*ASSIGNMENT:* Where the material below has a line containing "- L1 vertebra: bounding", start repeating exactly, and keep going through the line containing "- L2 vertebra: [165, 44, 329, 257]", with no other lines.

*PROVIDED DATA:*

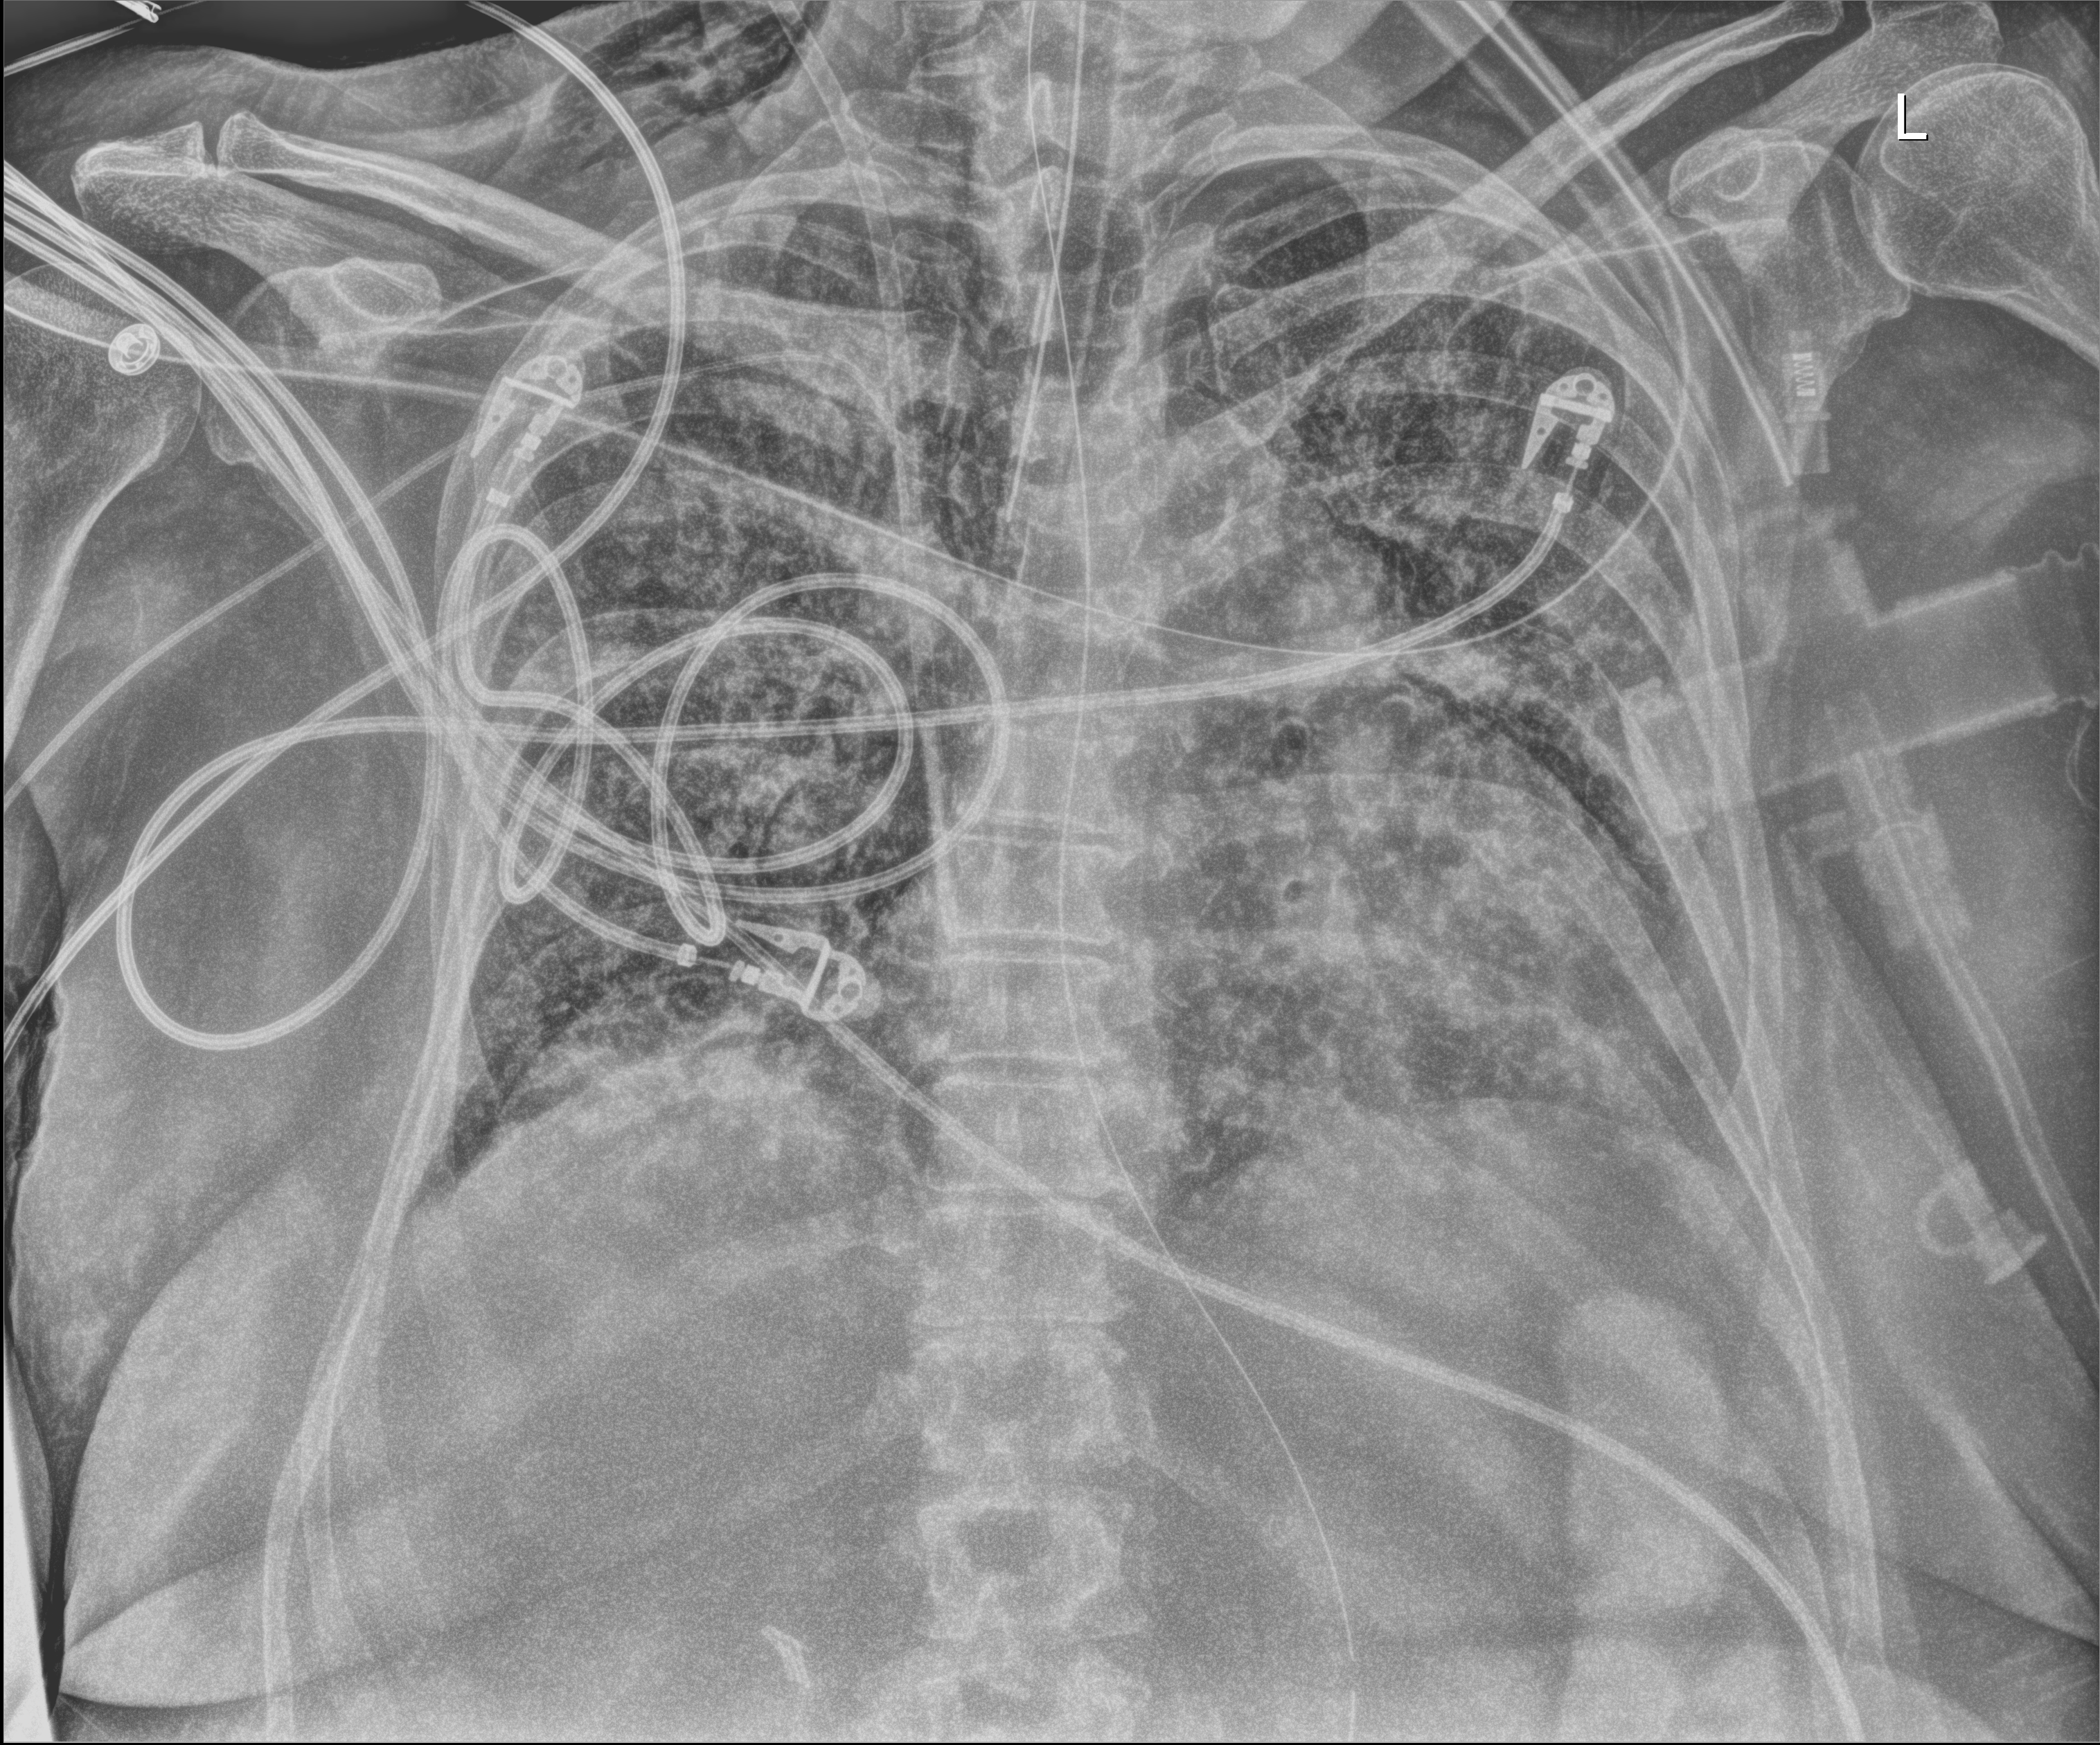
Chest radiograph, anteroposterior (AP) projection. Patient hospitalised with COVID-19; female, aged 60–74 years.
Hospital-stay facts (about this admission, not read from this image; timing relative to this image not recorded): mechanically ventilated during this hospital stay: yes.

==

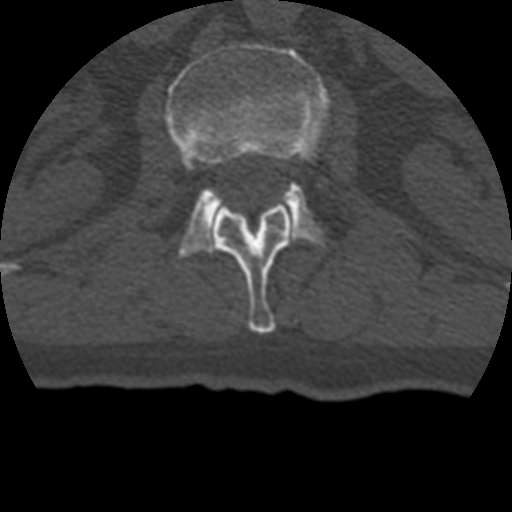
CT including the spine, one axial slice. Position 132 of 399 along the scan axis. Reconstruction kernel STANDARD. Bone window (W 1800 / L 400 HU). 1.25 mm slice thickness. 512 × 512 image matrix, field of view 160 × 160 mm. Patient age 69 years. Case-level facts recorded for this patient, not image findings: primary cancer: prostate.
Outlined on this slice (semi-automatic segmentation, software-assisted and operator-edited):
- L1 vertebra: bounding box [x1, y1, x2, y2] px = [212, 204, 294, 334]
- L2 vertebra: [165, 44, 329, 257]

*OUTPUT:*
- L1 vertebra: bounding box [x1, y1, x2, y2] px = [212, 204, 294, 334]
- L2 vertebra: [165, 44, 329, 257]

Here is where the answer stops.